Protection is the need for monetary coverage in the event of unforeseen accidents. This is usually accomplished by buying an insurance plan. It is not practical for us to keep a large amount of money to mitigate exceptional events. Insurance allows us to pay a smaller sum of money over a period of time and receive protection without having to maintain a large sum for protection on our own. It also protects you against possible income loss and provides you with a means to continue your life thereafter.

There are many difference types of insurance covers, but the main covers that are essential for a person are Life, Total Permanent Disability, Critical Illness, Hospitalisation, Accidents and Income. The best case scenario is where one has not only cover but also appropriate cover in all the subgroups. However, the premium involved in the best scenario may be prohibitively high. Therefore, the best scenario is usually a target which people should work towards.

People are advised to purchase covers for the most important aspects before slowly extending their covers to the other subgroups. The coverage provided at each subgroup need not be sufficient right from the start, but can be slowly stepped up to attain the appropriate coverage. Once you have all the protection you need, you are covered against any unforeseen circumstances in life. There is no worry that your financial plans can be turned upside down.

Growth

Growth refers to the increase of your wealth and the prevention of wealth erosion by inflation. Increase of wealth is of course usually thought of as having a job and a regular income. The biggest downside of this type of income is the fact that you are exchanging time for money. If you stop working, your income stops as well. Besides that, you are also limited by the amount of time available to you a day, therefore putting a cap on income. However, active income is an income source; it does nothing for the wealth you have already accumulated.

In fact, Growth is about taking care of your accumulated wealth, and not about increasing income. Inflation decreases the actual buying power of your wealth over time, and therefore decreasing your accumulated wealth. Income growth is about how to growth your wealth in line with inflation to prevent its devaluation and preferably even churns a profit. This is usually achieved by investing your money. Profits on top of inflation are also a form of passive income.

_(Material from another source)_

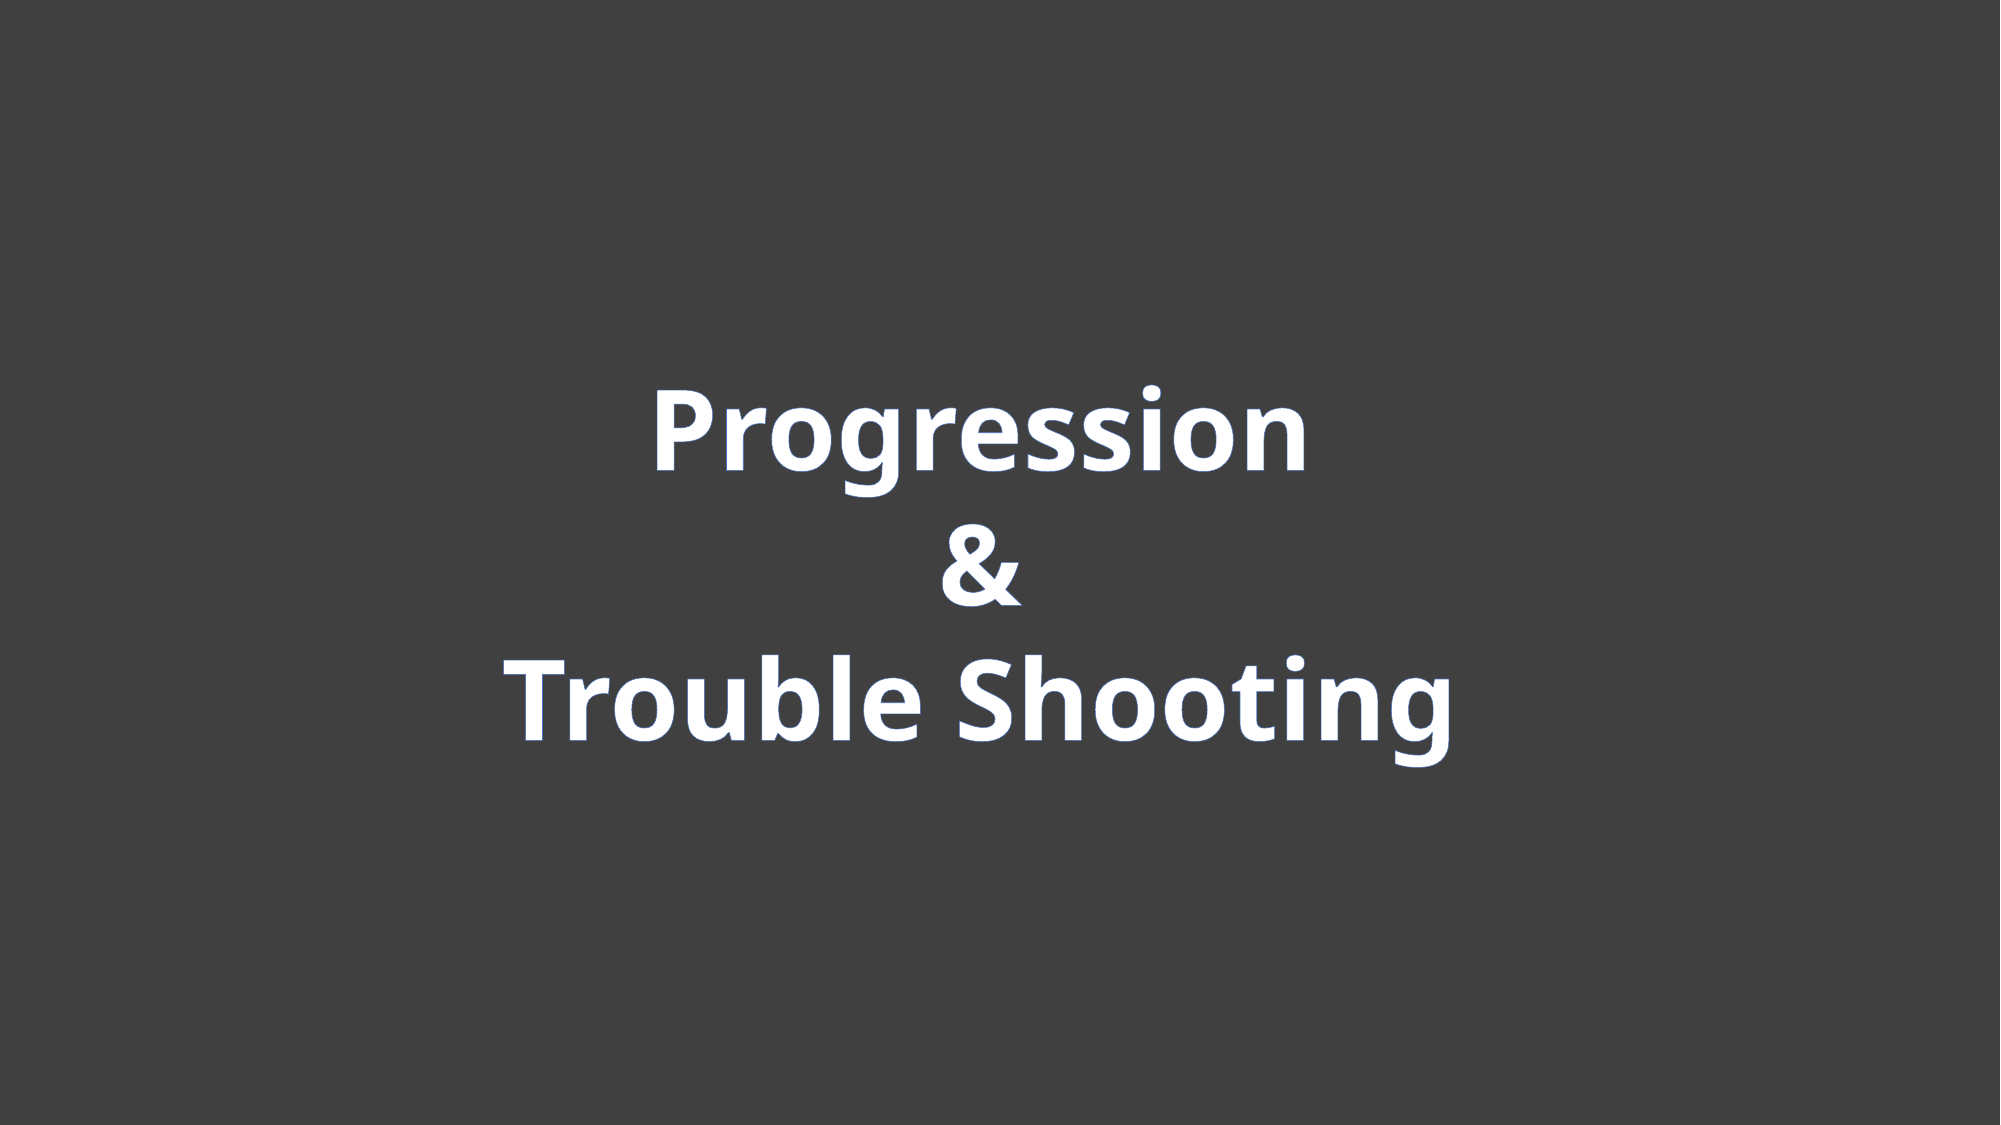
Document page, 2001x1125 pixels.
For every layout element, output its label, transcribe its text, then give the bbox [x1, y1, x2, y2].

text_box Progression & Trouble Shooting [486, 350, 1474, 771]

Investments are a broad group on its own and should be divided further to align them with your investment master plan.

Safety

Of the three main categories, Safety is often practiced in two extremes. Some neglect their safety fund and go around in life relying solely on their insurance or active incomes. However, insurance does not provide coverage on every aspect of your life and should not be expected to act as a safety fund. For example, insurance does not provide cover against unemployment. One should always keep a decent sum of money in flexible accounts so that it is possible to continue paying for taxes, installations and everyday living when one suffers from a loss of income.

The reverse extreme occurs when some people keep an exceeding huge sum of money for safety. They commonly believe that one’s best protection is when money is readily available in one’s pocket. While this is not entirely untrue, keeping more money than required as a safety fund causes loss of wealth due to inflation and other opportunity costs. There is no reason to keep a huge sum of money to pay off hospital bills when one has an insurance policy for hospitalisation.

A safety fund should be decent enough to maintain your day to day living from six months to twelve months, but not more or less than either. A safety fund more than that means loss of wealth and a safety less than that places you at risk.

Once you have understood the basics of personal finance management, you should dive deeper into each category to uncover your options. Most of us will not have the resources to handle each of the categories at a go. The basics will help you to prioritise your needs and allocate your resources according to your needs. It will also give you a clear view on the aspects where you are lacking and adjust your allocation.